=== Given data ===

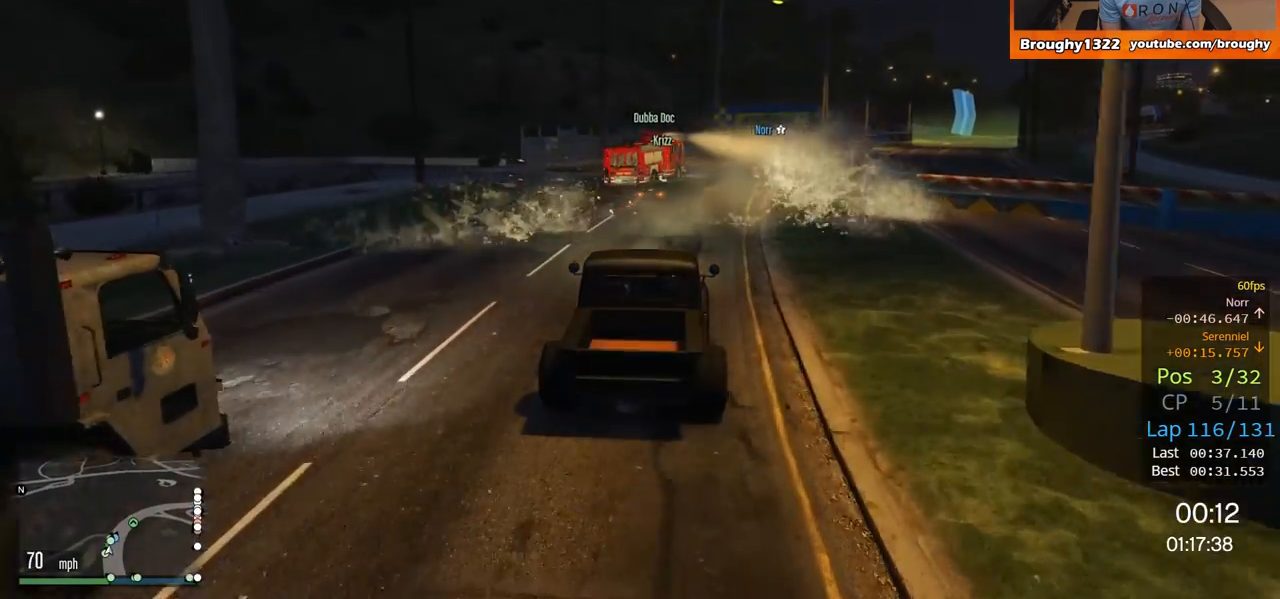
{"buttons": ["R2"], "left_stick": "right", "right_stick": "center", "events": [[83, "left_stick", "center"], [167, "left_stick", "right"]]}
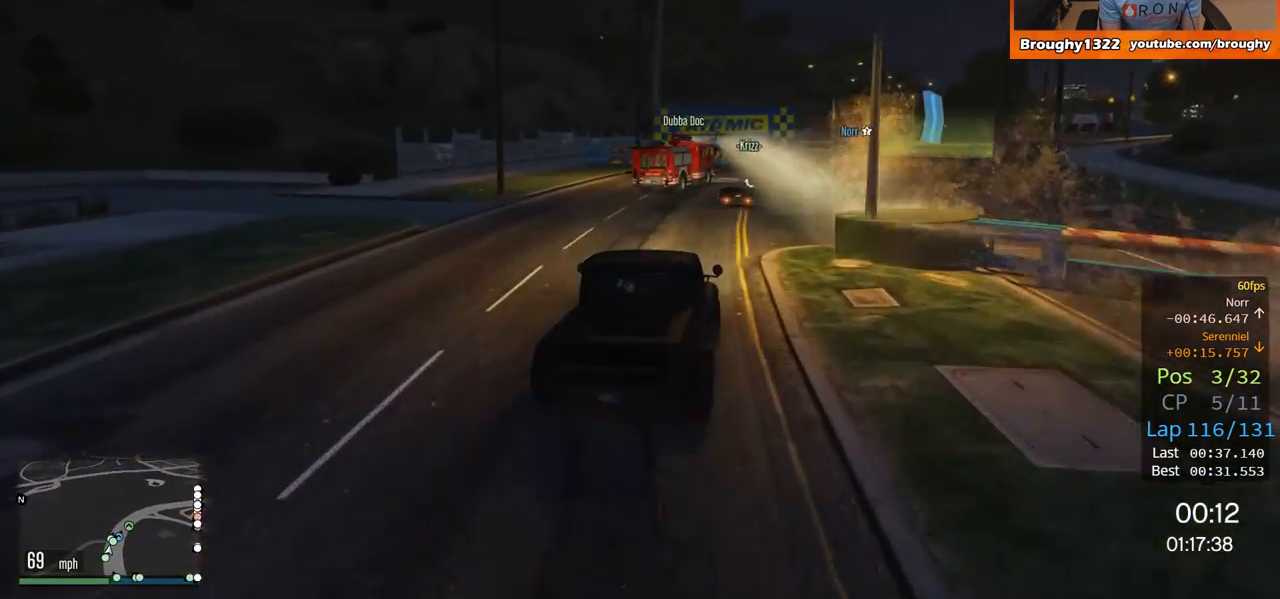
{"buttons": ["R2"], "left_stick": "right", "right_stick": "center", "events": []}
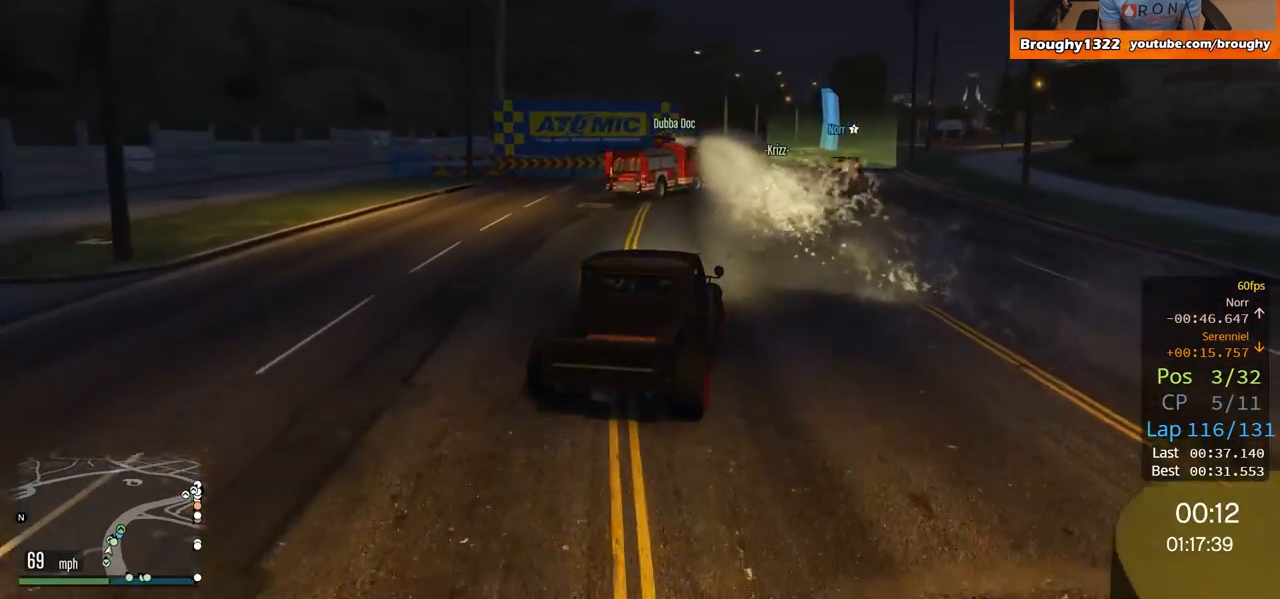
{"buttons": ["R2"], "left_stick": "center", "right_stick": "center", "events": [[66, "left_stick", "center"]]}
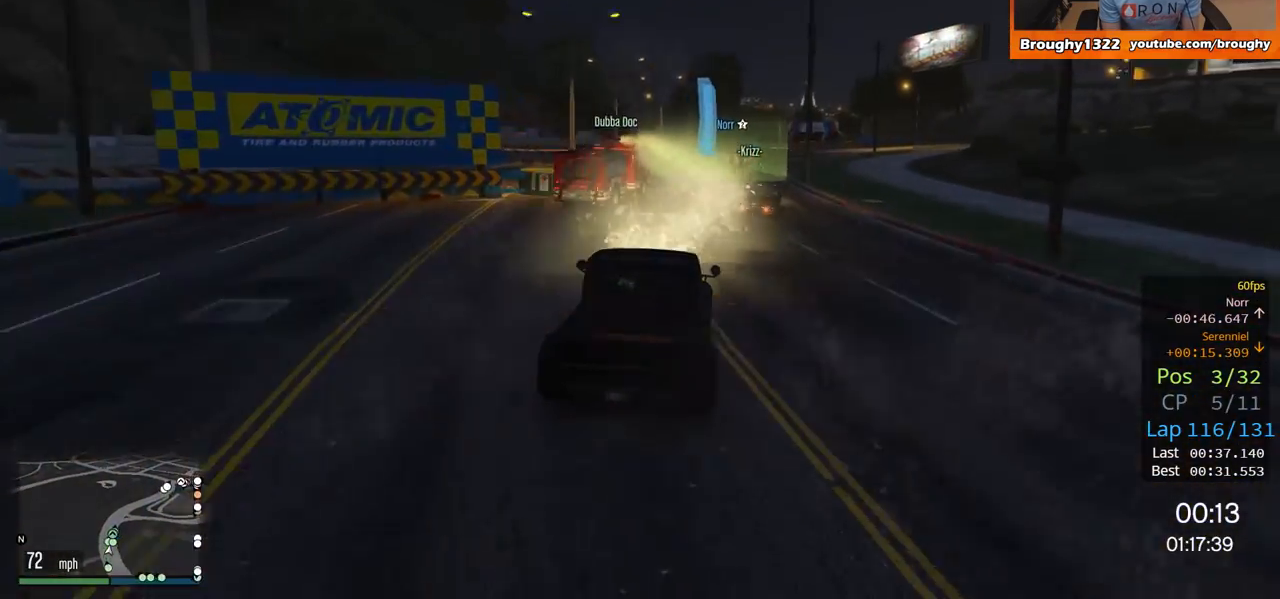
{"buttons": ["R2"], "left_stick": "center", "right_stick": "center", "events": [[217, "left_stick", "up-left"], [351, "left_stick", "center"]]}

===

Required action — What you return should match the material line for line, with the images removed.

Result —
{"buttons": ["R2"], "left_stick": "right", "right_stick": "center", "events": [[83, "left_stick", "center"], [167, "left_stick", "right"]]}
{"buttons": ["R2"], "left_stick": "right", "right_stick": "center", "events": []}
{"buttons": ["R2"], "left_stick": "center", "right_stick": "center", "events": [[66, "left_stick", "center"]]}
{"buttons": ["R2"], "left_stick": "center", "right_stick": "center", "events": [[217, "left_stick", "up-left"], [351, "left_stick", "center"]]}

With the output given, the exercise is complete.